▶ Excerpted passage:

Thanks for the question Jenn. You don’t understand how it works because it doesn’t work. This is fully ludicrous and I’ve seen them make the claim in real time as well.
I was part of a panel that, I found out at the last minute, was being moderated by someone from the Ob*sity Action Coalition which gets most of their funding from the pharmaceutical industry, including and especially Novo Nordisk. She used her position as the moderator to throw in this line at the very end of the event, when there was no chance for any of the experts on the panel to refute it.
As always, before I get into this I want to be very clear that there is no shame in having a disease. The problem is that ob*sity simply does not quality, including and especially based on the idea that it’s not a disease until it impacts your health. In truth “ob*sity” is just a body size (and lacks even a consistent, coherent definition among major healthcare organizations.) Calling simply existing in a higher-weight body a disease means that people are exposed to so-called “treatments” and the risks of those treatments which can include everything from reducing quality of life to death. The conceptualization of being higher-weight as a disease has been, and continues to be, primarily architected by the weight loss industry (including through the liberal use of their astroturf “patient advocacy” organizations) and they’ve turned it into hundred of billions in profits.
The claim that ob*sity somehow becomes disease when it impacts health is simply not defensible through science or even logic. In order to buy into this idea, we would have to believe that a higher-weight person doesn’t have the so-called disease of “ob*sity” until they are diagnosed with another health issue, at which point they suddenly have two health issues, based on the assumption that the other health issue is caused by their size, even though thin people get the same health issues. Meanwhile, thin people with the exact same presentation and symptomatology simply get diagnosed with the actual health issue they have.
Let’s look at an example:
A higher-weight person has no health issues. So, by this claim they do not have the (so-called) disease of “ob*sity”

[Collected data entries]
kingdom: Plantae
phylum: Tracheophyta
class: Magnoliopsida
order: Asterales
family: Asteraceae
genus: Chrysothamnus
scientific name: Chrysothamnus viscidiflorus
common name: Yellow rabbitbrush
==
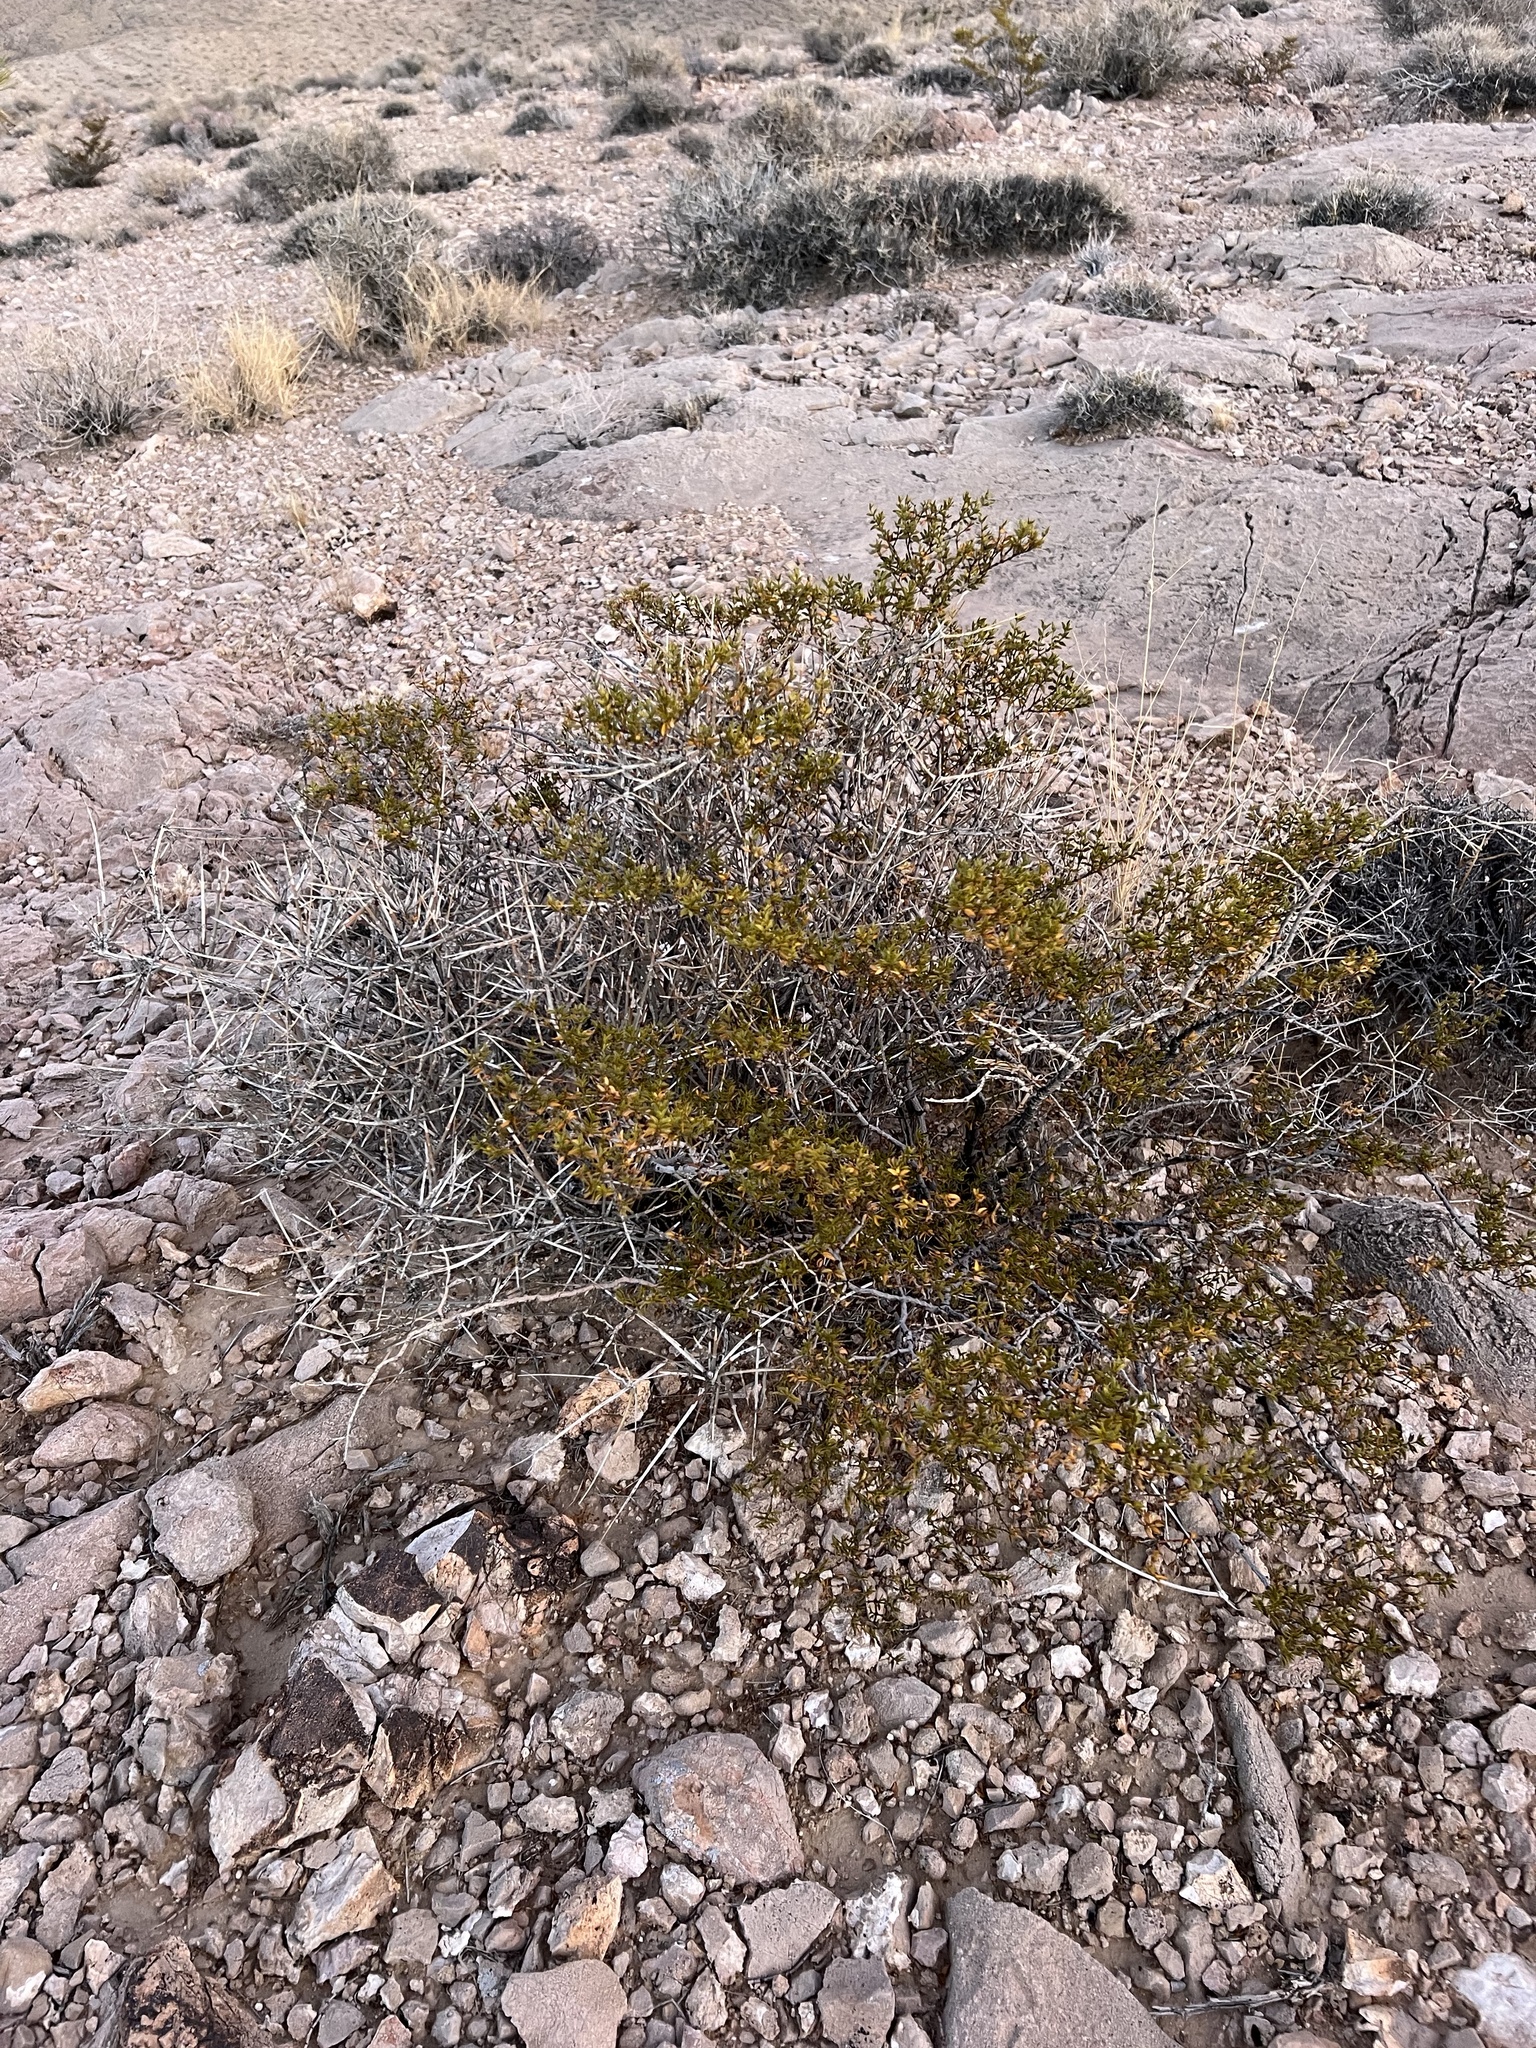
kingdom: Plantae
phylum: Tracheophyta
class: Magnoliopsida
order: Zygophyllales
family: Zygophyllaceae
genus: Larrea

▶ Description of the task:
Please list each distinct word or phrase that the passage on weight and disease puts inside quotation marks. The collected data entries have nothing to do with this.

▶ Task response:
- ob*sity
- treatments
- patient advocacy